There are 2 clear instances where patients could be considered for Valley Fever testing:

  1. People on the initial presentation of pneumonia or a rash called erythema nodosum following recent respiratory symptoms who:
  • Have a link to a known outbreak OR
  • Live in or recently traveled to hyperendemic regions, including the Desert regions of south-Central Arizona or the San Joaquin Valley and Central Coast of California
  1. People with symptoms of pneumonia who:
  • Live in or recently traveled to areas affected by Valley Fever AND
  • Have symptoms that do not improve significantly following a round of antibiotics (without testing to establish that the infection is bacterial)

For Valley Fever, most of the commonly used tests boil down to a blood test checking for antibodies. As I mentioned earlier, often the tests for these environmental fungi become most positive about 4 to 6 weeks into the disease. Most of the time, we see these patients well before that period.

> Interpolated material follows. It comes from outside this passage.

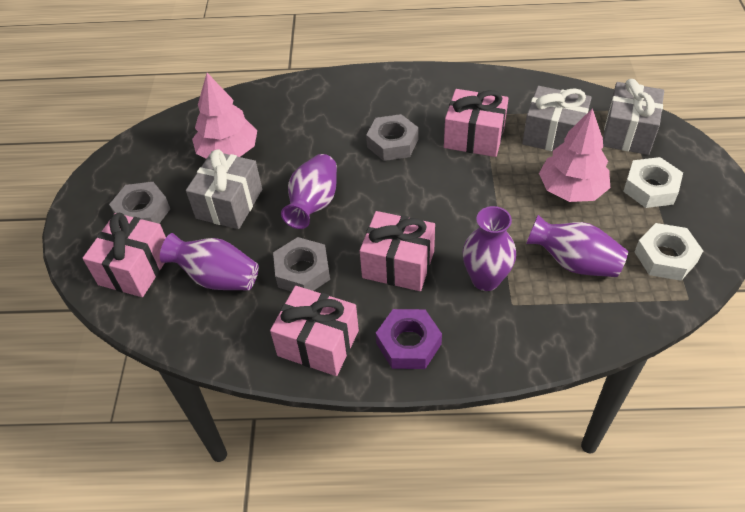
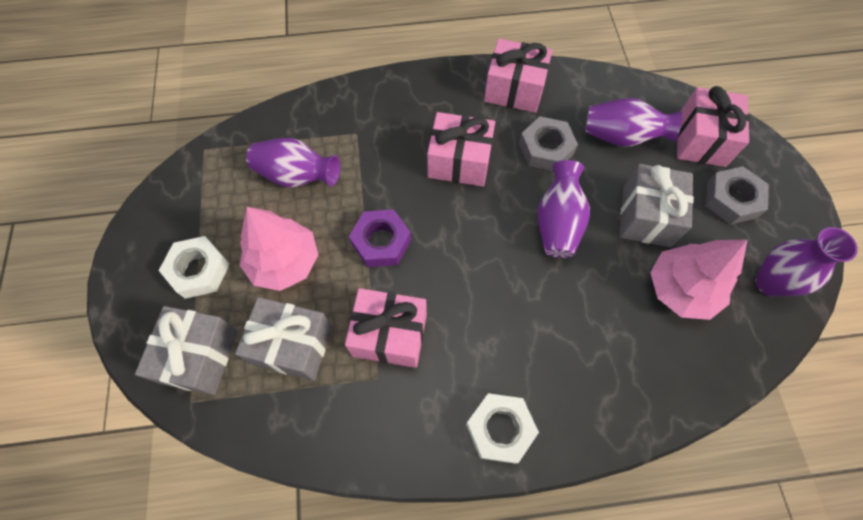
camera: 170 degrees right, 15 degrees up
(392, 143) = (488, 317): grey nut -> none
(408, 343) = (441, 95): purple nut -> purple nut (381, 242)
(485, 279) = (379, 153): purple vase -> purple vase (769, 283)
(665, 257) = (210, 188): white nut -> white nut (500, 429)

We may do a test at an imperfect time, but we still pick up a decent proportion of patients on this test.

There are some additional tests that are sometimes used for Cocci. They are discussed in the algorithm. These include antigen testing and tissue-based tests. I don’t use these that often (I am outside the hyperendemic area), but they can have a role.

Question: Are these tests expensive, and are there any issues getting them reimbursed?

Dr. Spec: The testing is not cheap, but it’s not terribly expensive either. But it’s a lot cheaper than missing the disease. I have not had any patients whose tests have been rejected for reimbursement by their insurance company. And I test for them a lot.

Question: Are these tests done most frequently in the primary care setting or the urgent/emergency department settings? And do those providers sometimes have difficulty interpreting those test results?

Dr. Spec: Yes, those are the settings in which the testing should occur, because those are the settings in which most patients present with these symptoms. And yes, sometimes providers do have difficulty interpreting the tests. Also, they may lack the ability to take care of patients appropriately. These are not diseases that are commonly managed by primary care providers. Ideally, there should be infectious diseases (ID) doctors available in most places within driving distance to refer these patients to. However, ID physicians are not as widely available as we would like. For example, there are certainly counties in the United States without ID physicians. So, trying to find one may involve some travel or a telemedicine consult.

Fortunately, there are some resources available to help these providers. Our collaborator’s website, funguseducationhub.org, has a lot of resources directed to primary care providers and emergency medicine/urgent care providers to help them through the identification of these infections. There are educational courses and diagnostic resources, developed by primary care providers in conjunction with ID experts, the Mycoses Study Group Education & Research Consortium (MSGERC), and CDC. The CDC also has a consult line providers can use to contact an expert for guidance. If the provider needs help with interpretation, the CDC will often reach out to someone like me who sees a lot of these patients. I can help them interpret test results or manage the case in a situation where things get a bit more complicated. There are other experts and centers they may connect the providers with. So, your provider can find that information on our companion website for providers, funguseducationhub.org, under the diagnostic hub. Or, they can reach out directly to the CDC Mycotic Diseases Branch.

Concluding Remarks: Thanks, Dr Spec. This has been a helpful overview of these infections and how to get them diagnosed. We hope that, after reviewing this commentary and the infographics, patients will be empowered to “think fungus” and advocate for fungal testing when appropriate for their walking pneumonia symptoms.